[Exercise inputs — start]
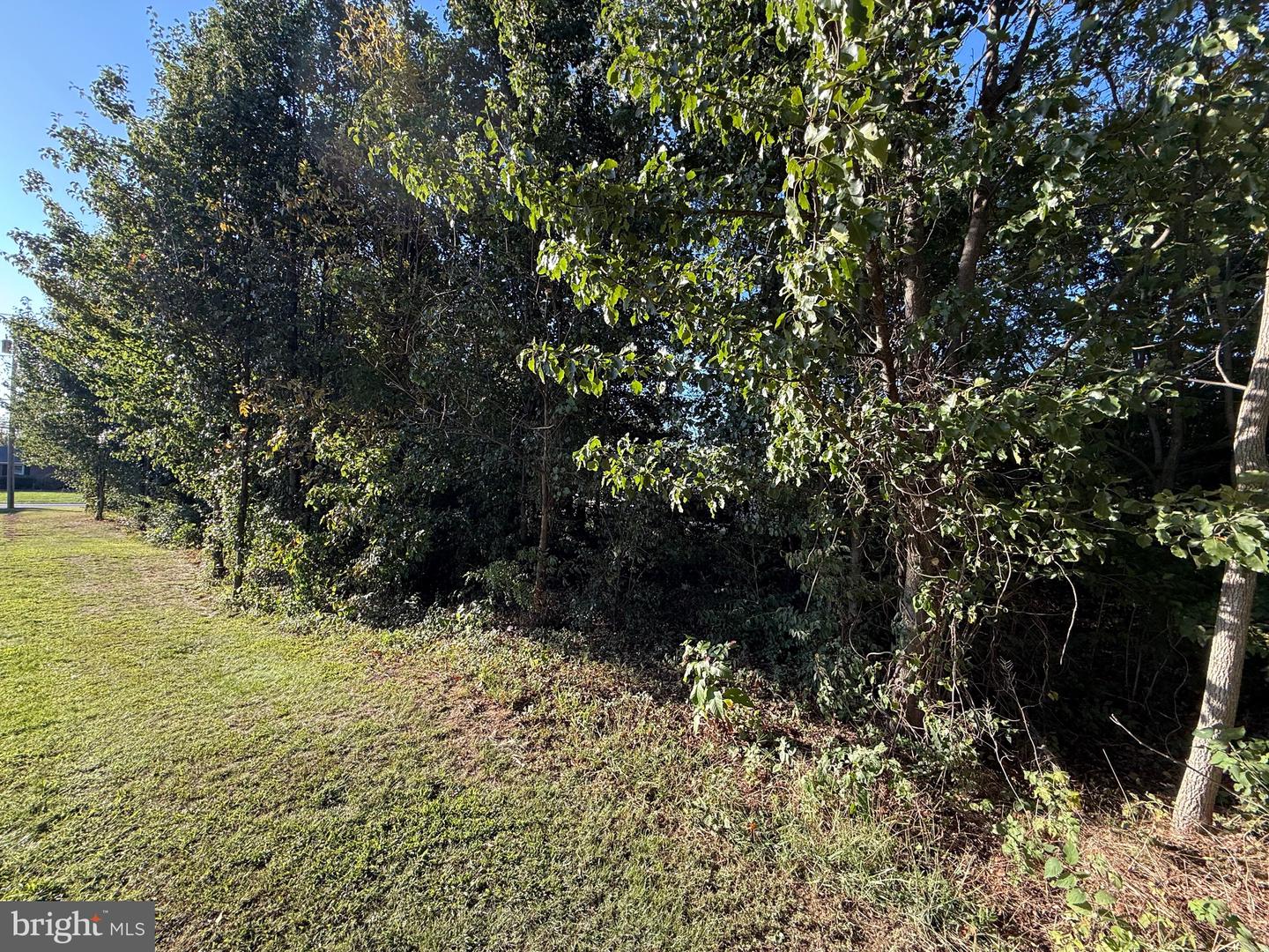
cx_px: 634
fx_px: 513
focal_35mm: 14
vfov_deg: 85.7
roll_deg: -2.4
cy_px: 476
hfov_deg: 102.1
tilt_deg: +1.9
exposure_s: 1/168
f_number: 2.2
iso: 50
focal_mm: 2.22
[Exercise inputs — finish]
* **Exercise instructions**:
The response has to be an exact copy of all the data, pictures excluded.

* **Answer area**:
cx_px: 634
fx_px: 513
focal_35mm: 14
vfov_deg: 85.7
roll_deg: -2.4
cy_px: 476
hfov_deg: 102.1
tilt_deg: +1.9
exposure_s: 1/168
f_number: 2.2
iso: 50
focal_mm: 2.22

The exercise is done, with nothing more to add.